# YOUR ASSIGNMENT
Search the listing below for the word "center" and return each line that contains it.

# DATA SHOWN
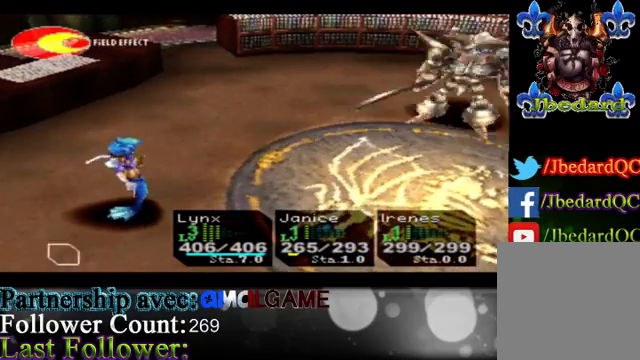
Gameplay with a controller (Xbox layout); each line is a JSON object with the inputs held at the frame after it. "events" lists button and stick changes between this image and that frame as [ms after this image, input, new state], when the widget could be followed in between. Not read: L3 R3 right_stick.
{"buttons": [], "left_stick": "center", "events": [[367, "A", "down"], [500, "A", "up"]]}
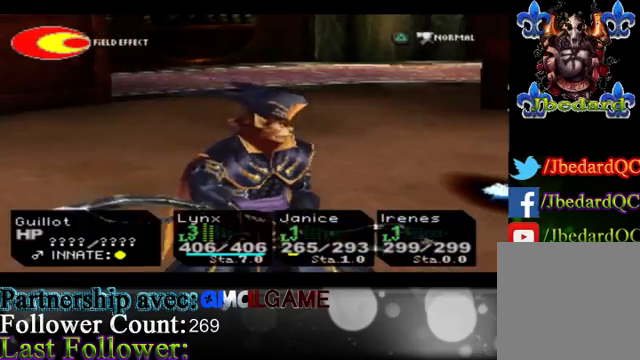
{"buttons": [], "left_stick": "center", "events": [[233, "A", "down"], [367, "A", "up"]]}
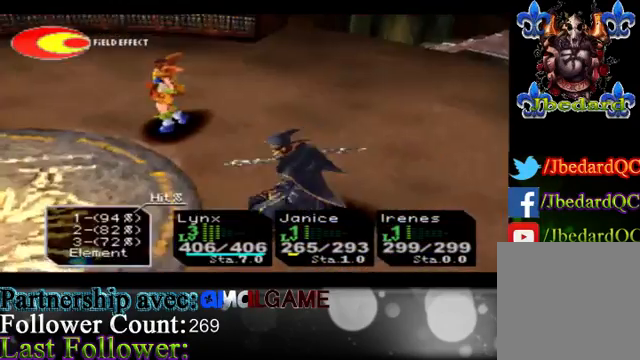
{"buttons": [], "left_stick": "center", "events": []}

# EXERCISE SOLUTION
{"buttons": [], "left_stick": "center", "events": [[367, "A", "down"], [500, "A", "up"]]}
{"buttons": [], "left_stick": "center", "events": [[233, "A", "down"], [367, "A", "up"]]}
{"buttons": [], "left_stick": "center", "events": []}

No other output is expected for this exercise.